** TO DO **
1. According to the reflection on the readings for the 19th Sunday in Ordinary Time, why is that week's Gospel a revelation of Jesus' divine identity? Answer in one to three sentences.
2. In the reflection on the readings for the 19th Sunday in Ordinary Time, rewrite the paragraph beginning "Yet, we should know" as a short list that keeps its main facts.
[[ READING PASSAGE open ]]
19th Sunday In Ordinary Time (Liturgical Year A)

by David Scott

Readings:

1 Kings 19:9, 11-13 

Psalm 85:9-14 

Romans 9:1-5 

Matthew 14:22-33

Chants

Peter Reaching out for Christ on the Sea of Tiberias, Hunterian Psalter, England, c. 1170
Peter Reaching out for Christ on the Sea of Tiberias, Hunterian Psalter, England, c. 1170

Scott Hahn with David Scott

How do we find God in the storms and struggles of our lives, in the trials we encounter in trying to do His will? God commands Elijah in this week’s First Reading to stand on the mountain and await His passing by.

And in the Gospel, Jesus makes the disciples set out across the waters to meet Him. In each case, the Lord makes himself present amid frightening tumult—heavy winds and high waves, fire and earthquakes.

Elijah hides his face. Perhaps he remembers Moses, who met God on the same mountain, also amid fire, thunder, and smoke (see Deuteronomy 4:10-15; Exodus 19:17-19).

God told Moses no one could see His face and live, and He sheltered Moses in the hollow of a rock, as He shelters Elijah in a cave (see Exodus 33:18-23).

The disciples, likewise, are too terrified to look on the face of God. The Gospel this week is a revelation of Jesus’ divine identity. Only God treads across the crest of the sea (see Job 9:8) and rules the raging waters (see Psalm 89:9-10).

And the words of assurance that Jesus speaks—“It is I”—are those God used to identify himself to Moses (see Exodus 3:14; Isaiah 43:10).

Even Peter is too overcome by fear to imitate his Lord. His fears, Jesus tells him, are a sign of his lack of faith. And so it often is with us. Our fears make us doubt, make it hard to see His glory dwelling in our midst.

Yet, we should know, as we sing in Sunday’s Psalm, that His salvation is near to those who hope in Him. By faith we should know, as Paul asserts in the Epistle, that we are heirs to the promises made to His children, Israel.

We must trust that He whispers to us in the trials of our lives—that He who has called us to walk along the way of His steps, will save us whenever we begin to sink.


Origen (c.185-253)
Commentary on St Matthew’s Gospel, (11,6; PG 13,919)

When we have stood firm during the long watches of the dark night that rules over our time of testing; after we have struggled as best we may…, then let us be assured that towards night’s close, “when the night is advanced and the day is at hand” (Rom 13,12), the Son of God will come to us, walking on the waves. When we see him appearing like this, we will be seized with doubt until at last we clearly understand that it is the Lord who has thus come among us. Still thinking we are seeing a ghost, we will cry out in fear, but at once he will say to us: “Take courage, it is I; do not be afraid.”
[[ READING PASSAGE closed ]]
[[ LISTED ENTRIES open ]]
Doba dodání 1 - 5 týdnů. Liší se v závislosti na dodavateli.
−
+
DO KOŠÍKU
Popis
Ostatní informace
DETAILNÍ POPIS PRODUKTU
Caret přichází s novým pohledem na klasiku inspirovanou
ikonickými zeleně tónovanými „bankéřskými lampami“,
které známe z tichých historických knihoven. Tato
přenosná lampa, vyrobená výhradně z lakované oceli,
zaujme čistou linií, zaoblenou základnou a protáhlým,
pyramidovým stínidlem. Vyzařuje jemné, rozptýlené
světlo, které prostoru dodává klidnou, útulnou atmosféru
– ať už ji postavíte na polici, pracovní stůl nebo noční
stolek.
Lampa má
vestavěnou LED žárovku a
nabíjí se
[[ LISTED ENTRIES closed ]]
** ANSWERS IN ORDER **
1. Jesus walks across the sea and masters the raging waters, and only God does these things (Job 9:8; Psalm 89:9-10). His words "It is I" are also the words God used to identify himself to Moses (Exodus 3:14; Isaiah 43:10).

2.
- Sunday's Psalm says that His salvation is near to those who hope in Him.
- In the Epistle, Paul asserts that by faith we are heirs to the promises made to His children, Israel.